The flybridge has seating next to the helm for those who want to be close to the action. Aft on this deck is a Jacuzzi surrounded by sunpads, as well as a lounging and dining area with sofa seating. In keeping with sailboat traditions, the dining tables are gimbaled so drinks won’t spill when the yacht is heeling.
The bridge deck, a half-deck below the flybridge, comprises the captain’s cabin to port and the owner’s stateroom to starboard. The master suite has access to a private aft deck with lounges, a gimbaled dining table and a bar. Aft on this deck are twin staircases down to the main deck.
On the main deck are the salon and indoor/outdoor bar with seating for 12, beer on tap and a retractable television overhead. There is dining capacity for as many as 20 guests. The roof retracts for starlit dinners, and multicolored lighting enhances the entire area. Two horseshoe-shaped sofas overlooking the ocean are perfect for barbecues. One of the most stunning features is an in-deck skylight that peers down to the Jacuzzi in the beach club on the lower deck.
Steps lead to beach club/spa area. Here, there is easy access to the water through an aft exterior door. The U-shape sofa on the starboard side creates a pleasant lounging area. On the port side are a steam room and sauna.

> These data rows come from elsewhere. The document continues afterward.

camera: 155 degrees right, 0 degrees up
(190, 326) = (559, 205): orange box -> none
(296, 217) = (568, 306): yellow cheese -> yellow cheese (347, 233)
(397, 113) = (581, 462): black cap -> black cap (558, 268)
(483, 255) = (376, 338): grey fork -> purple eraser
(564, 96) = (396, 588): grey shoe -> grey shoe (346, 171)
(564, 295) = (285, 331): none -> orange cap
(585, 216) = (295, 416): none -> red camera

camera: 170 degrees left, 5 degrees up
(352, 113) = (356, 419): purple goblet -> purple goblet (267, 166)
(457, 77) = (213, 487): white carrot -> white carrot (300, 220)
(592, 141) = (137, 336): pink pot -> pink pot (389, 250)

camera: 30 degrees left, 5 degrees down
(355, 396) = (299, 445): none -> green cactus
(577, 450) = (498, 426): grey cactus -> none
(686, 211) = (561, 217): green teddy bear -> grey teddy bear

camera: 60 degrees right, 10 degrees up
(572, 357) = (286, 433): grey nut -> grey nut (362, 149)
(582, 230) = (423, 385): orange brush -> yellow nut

Aquijo accommodates 12 guests in seven staterooms, including the master suite. She also has two VIP suites, each of which can convert into two separate staterooms, one double tailored for guests with disabilities, and one twin. There are also two convertible lounges on the main deck, and a guest elevator. Each stateroom is differentiated by a bold color scheme, and all have an uncluttered modern feel with textured wood walls, leather and stainless steel trim, and ocean views. In keeping with an au naturel spirit of a true sailing yacht, there is no TV or audiovisual system in any of the guest staterooms.

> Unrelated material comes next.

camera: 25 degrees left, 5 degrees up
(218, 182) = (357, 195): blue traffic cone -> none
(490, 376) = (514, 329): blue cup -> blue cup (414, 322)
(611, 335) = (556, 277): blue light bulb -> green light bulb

The foredeck has a settee where guests can enjoy the sailing experience while seated below Aquijo’s headsails.
LOA: 281ft. 10in. (85.9m)
LWL: 268ft. 9in. (81.9m)
BEAM: 47ft. 6in. (14.5m)
DRAFT: keel up, 17ft. 4in. (5.23m); keel down, 38ft. 1in. (11.6m)
CONSTRUCTION: steel hull, aluminum superstructure
GROSS TONNAGE: 1,540
ENGINES: 2 x 1,810-hp Caterpillar 3512s
FUEL: 26,945 gal. (101,998L)
WATER: 9,510 gal. (35,999L)
SPEED UNDER POWER (max.): 17.5 knots
SPEED UNDER POWER (cruise): 14 knots
SPEED SAILING: up to 25 knots
SAIL AREA: 40,902 sq.ft. (3,800 sq.m.), with code sail 54,368 sq.ft. (5,051 sq.m.)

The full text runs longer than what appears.